In ambito nazionale si possono trarre spunti di riflessione dal Rapporto 2020 dell’Agenzia Intercent-ER (“Il contributo di Intercent-ER all’agenda 2030 e agli obiettivi di sviluppo sostenibile”), la centrale d’acquisto della Regione Emilia Romagna, che dal 2011 ad oggi ha attivato 49 convenzioni caratterizzate dalla presenza di criteri sociali in relazione a molteplici categorie merceologiche.

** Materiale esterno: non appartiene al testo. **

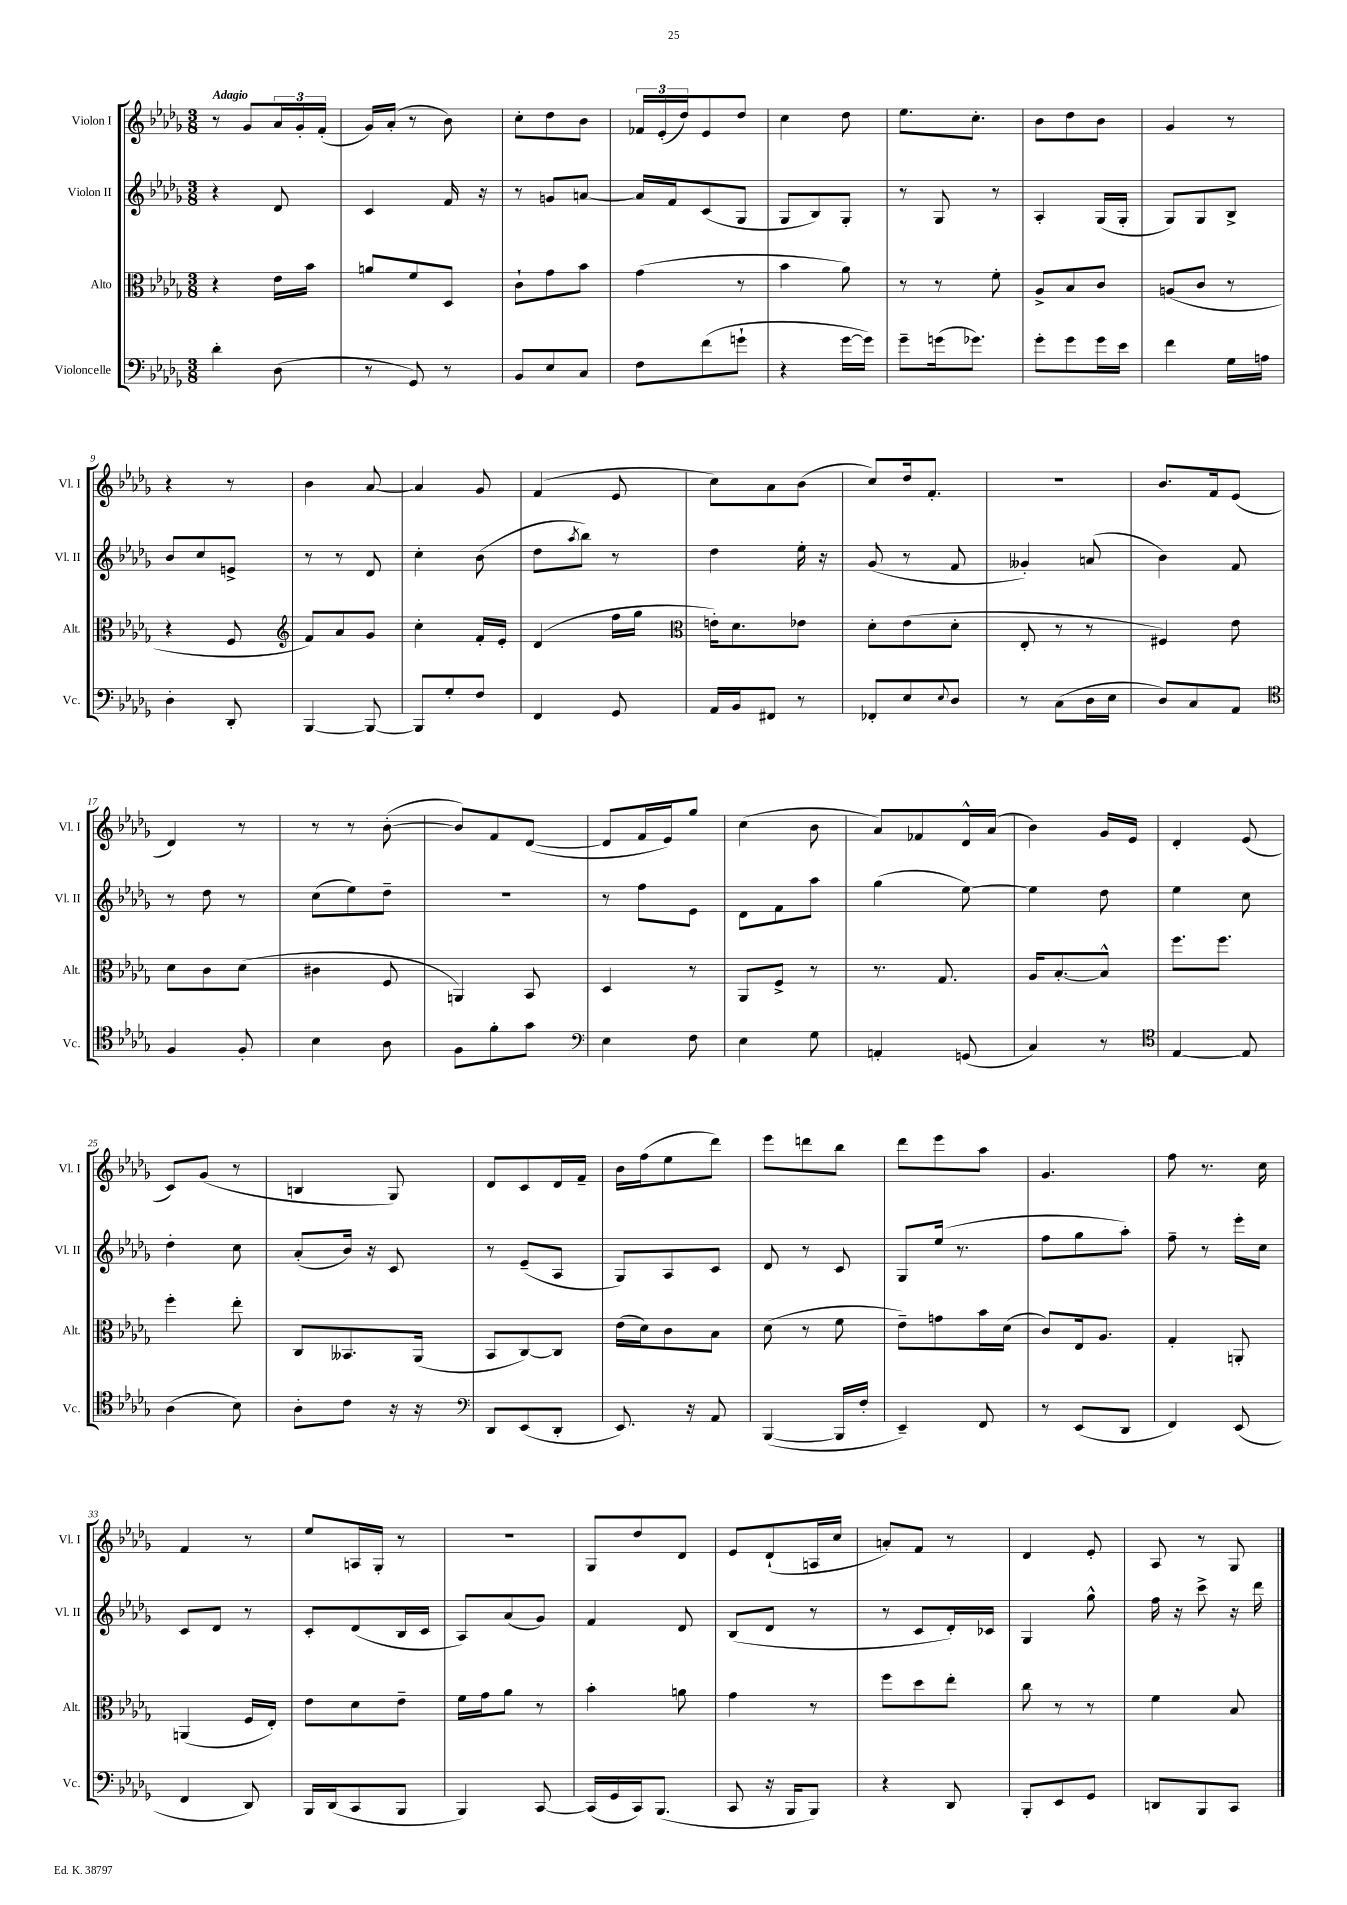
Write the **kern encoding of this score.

**kern	**kern	**kern	**kern
*staff4	*staff3	*staff2	*staff1
*clefF4	*clefC3	*clefG2	*clefG2
*k[b-e-a-d-g-]	*k[b-e-a-d-g-]	*k[b-e-a-d-g-]	*k[b-e-a-d-g-]
*M3/8	*M3/8	*M3/8	*M3/8
4d-'	4r	4r	8r
.	.	.	8g-
(8D-	16e-	8d-	24a-
.	.	.	24g-'
.	16b-	.	.
.	.	.	(24f'
=	=	=	=
8r	8a	4c	16g-)
.	.	.	(16a-'
8GG-)	8f	.	8r
8r	8D-	16f	8b-)
.	.	16r	.
=	=	=	=
8BB-	8c`	8r	8cc'
8E-	8g-	8g	8dd-
8C	8b-	[8a	8b-
=	=	=	=
8F	(4g-	16a]	24f-
.	.	.	(24e-'
.	.	16f	.
.	.	.	24dd-)
(8f	.	(8c	8e-
8g`	8r	8G-	8dd-
=	=	=	=
4r	4b-	8G-	4cc
.	.	8B-)	.
[16g-	8a-)	8G-'	8dd-
16g-])	.	.	.
=	=	=	=
8g-~	8r	8r	8.ee-
(16g	8r	8G-	.
8.g-)	.	.	8.cc'
.	8f'	8r	.
=	=	=	=
8g-'	8A-^	4A-'	8b-
8g-	8B-	.	8dd-
16g-	8c	(16G-	8b-
16e-	.	16G-'	.
=	=	=	=
4f	(8A	8G-)	4g-
.	8c	8G-	.
16G-	8r	8B-^	8r
16A	.	.	.
=	=	=	=
4D-'	4r	8b-	4r
.	.	8cc	.
8DD-'	8F	8e^	8r
=	=	=	=
*	*clefG2	*	*
[4BBB-	8f)	8r	4b-
.	8a-	8r	.
8BBB-_	8g-	8d-	[8a-
=	=	=	=
8BBB-]	4cc'	4cc'	4a-]
8G-'	.	.	.
8F	16f'	(8b-	8g-
.	16e-'	.	.
=	=	=	=
4FF	(4d-	8dd-	(4f
.	.	8qaa-	.
.	.	8bb-)	.
8GG-	16ff	8r	8e-
.	16gg-	.	.
=	=	=	=
*	*clefC3	*	*
16AA-	16e')	4dd-	8cc)
16BB-	8.d-	.	.
8FF#	.	.	8a-
8r	8e-	16ee-'	(8b-
.	.	16r	.
=	=	=	=
8FF-'	8d-'	(8g-	8cc)
8E-	(8e-	8r	16dd-
.	.	.	8.f'
8qqE-	.	.	.
8D-	8d-'	8f	.
=	=	=	=
8r	8E-'	4g--')	4.r
(8C	8r	.	.
16D-	8r	(8a	.
16E-	.	.	.
=	=	=	=
8D-)	4F#)	4b-)	8.b-
8C	.	.	.
.	.	.	16f
8AA-	8e-	8f	(8e-
=	=	=	=
*clefC4	*	*	*
4F	8d-	8r	4d-)
.	8c	8dd-	.
8F'	(8d-	8r	8r
=	=	=	=
4B-	4c#	(8cc	8r
.	.	8ee-)	8r
8A-	8F	8dd-~	([8b-'
=	=	=	=
8F	4AA)	4.r	8b-])
8f'	.	.	8f
8g-	8BB-	.	([8d-
=	=	=	=
*clefF4	*	*	*
4E-	4D-	8r	8d-]
.	.	8ff	16f
.	.	.	16e-)
8F	8r	8e-	8gg-
=	=	=	=
4E-	8AA-	8d-	(4cc
.	8F^	8f	.
8G-	8r	8aa-	8b-
=	=	=	=
4AA'	8.r	(4gg-	8a-)
.	.	.	8f-
.	8.G-	.	.
(8GG	.	[8ee-)	16d-^^
.	.	.	(16a-
=	=	=	=
4C)	16A-	4ee-]	4b-)
.	[8.B-'	.	.
8r	8B-^^]	8dd-	16g-
.	.	.	16e-
=	=	=	=
*clefC4	*	*	*
[4E-	8.ff	4ee-	4d-'
.	8.ff	.	.
8E-]	.	8cc	(8e-
=	=	=	=
(4A-	4ff'	4dd-'	8c)
.	.	.	(8g-
8B-)	8ee-'	8cc	8r
=	=	=	=
8A-'	8C	(8a-'	4B
8c	8.BB--	16b-)	.
.	.	16r	.
16r	.	8c	8G-)
16r	(16AA-	.	.
=	=	=	=
*clefF4	*	*	*
8DD-	8BB-	8r	8d-
(8EE-	[8C)	(8e-~	8c
8DD-'	8C]	8A-	16d-
.	.	.	16f~
=	=	=	=
8.EE-)	(16e-	8G-)	16b-
.	16d-)	.	(16ff
.	8c	8A-	8ee-
16r	.	.	.
8AA-	8B-	8c	8ddd-)
=	=	=	=
([4BBB-	(8d-	8d-	8eee-
.	8r	8r	8ddd
16BBB-]	8f	8c	8bb-
16F'	.	.	.
=	=	=	=
4EE-~)	8e-~)	8G-	8ddd-
.	8g	(16ee-	8eee-
.	.	8.r	.
8FF	16b-	.	8aa-
.	(16d-	.	.
=	=	=	=
8r	8c)	8ff	4.g-
(8EE-	16E-	8gg-	.
.	8.A-	.	.
8DD-	.	8aa-')	.
=	=	=	=
4FF)	4G-'	8ff~	8ff
.	.	8r	8.r
(8EE-	8AA'	16eee-'	.
.	.	16cc	16cc
=	=	=	=
4FF	(4AA	8c	4f
.	.	8d-	.
8DD-)	16F	8r	8r
.	16E-')	.	.
=	=	=	=
16BBB-	8e-	8c'	8ee-
(16DD-	.	.	.
8CC	8d-	(8d-	16A
.	.	.	16G-'
8BBB-	8e-~	16B-	8r
.	.	16c	.
=	=	=	=
4BBB-)	16f	8A-)	4.r
.	16g-	.	.
.	8a-	(8a-	.
[8CC	8r	8g-)	.
=	=	=	=
(16CC]	4b-'	4f	8G-
16GG-	.	.	.
16CC)	.	.	8dd-
(8.BBB-	.	.	.
.	8a	8d-	8d-
=	=	=	=
8CC	4g-	(8B-	8e-
16r	.	8d-	(8d-`
16BBB-	.	.	.
8BBB-)	8r	8r	16A
.	.	.	16cc
=	=	=	=
4r	8ff	8r	8a')
.	8dd-	8c	8f
8DD-	8ee-'	16d-')	8r
.	.	16c-	.
=	=	=	=
8BBB-'	8cc	4G-	4d-
8EE-	8r	.	.
8GG-	8r	8gg-^^	8e-'
=	=	=	=
8DD	4f	16ff	8A-
.	.	16r	.
8BBB-	.	8ccc^	8r
8CC	8B-	16r	8G-
.	.	16ddd-	.
==	==	==	==
*-	*-	*-	*-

Si può, poi, prendere spunto – specie con riferimento alle tematiche della parità di genere – dalla United Nations Development Programme Procurement Strategy 2015-2017, dal Gender-responsive public procurement, documento elaborato dall’European Institute for Gender Equality (EIGE), dal Sustainable Public Procurement How to “Wake the Sleeping Giant” Introducing the United Nations Environment Programme’s Approach, Second Edition, oltre che da tutta una serie di iniziative di stampo nazionale, quali:
- a. l’atto di risoluzione con cui l’Assemblea legislativa dell’Emilia Romagna, in data 27 aprile 2022, ha impegnato la Giunta Regionale “a valutare, fin dalla predisposizione dei prossimi bandi regionali, gli strumenti più adeguati per l’introduzione, nelle procedure di gara, di criteri premiali di Gender responsive public procurement (Grpp) al fine di riconoscere e premiare il valore aggiunto delle imprese, anche nella forma di raggruppamenti temporanei o consortili, che al proprio interno promuovono la parità di genere e le pari opportunità”, oltre che “a condividere la conoscenza di tali pratiche con la rete degli Enti Locali e di tutti i soggetti che a vario titolo svolgono un ruolo attivo nell’attuazione delle politiche del lavoro in Regione Emilia-Romagna”;
- b. la mozione con cui l’Assemblea legislativa dell’Umbria, in data 11 gennaio 2022, ha chiesto all’unanimità alla Giunta Regionale di “adottare lo strumento del Gender Responsive Public Procurement (GRPP) quale strumento di promozione della parità di genere nelle procedure di evidenza pubblica per l’affidamento e l’esecuzione di lavori, servizi e forniture di competenza della Regione o degli Enti dalla stessa dipendenti o controllati, nonché ai fini della valutazione di progetti presentati nell’ambito di avvisi e bandi regionali; definire i criteri e i parametri idonei a dimostrare la sensibilità degli operatori economici al tema della parità di genere e dunque ad orientare la valutazione delle commissioni giudicatrici in sede di aggiudicazione delle procedure; predisporre apposite linee guida per la redazione dei capitolati di gara al fine di fornire adeguate indicazioni alle stazioni appaltanti e garantire la più ampia diffusione dello strumento all’interno dell’amministrazione regionale e delle altre centrali di committenza operanti nel territorio”;
- c. la delibera della Giunta Regionale della Puglia n. 1285 del 28 luglio 2021, recante “Primi indirizzi operativi per favorire l’eguaglianza di genere attraverso gli appalti pubblici”.
Infine, non va dimenticato che, in data 16 marzo 2022, è entrata in vigore la prassi di riferimento UNI/PdR 125:2022 per la parità di genere all’interno delle organizzazioni.
La strada sembra tracciata. Non resta, dunque, che seguirla dando vita a iniziative concrete. Ma è proprio qui che viene “il difficile”.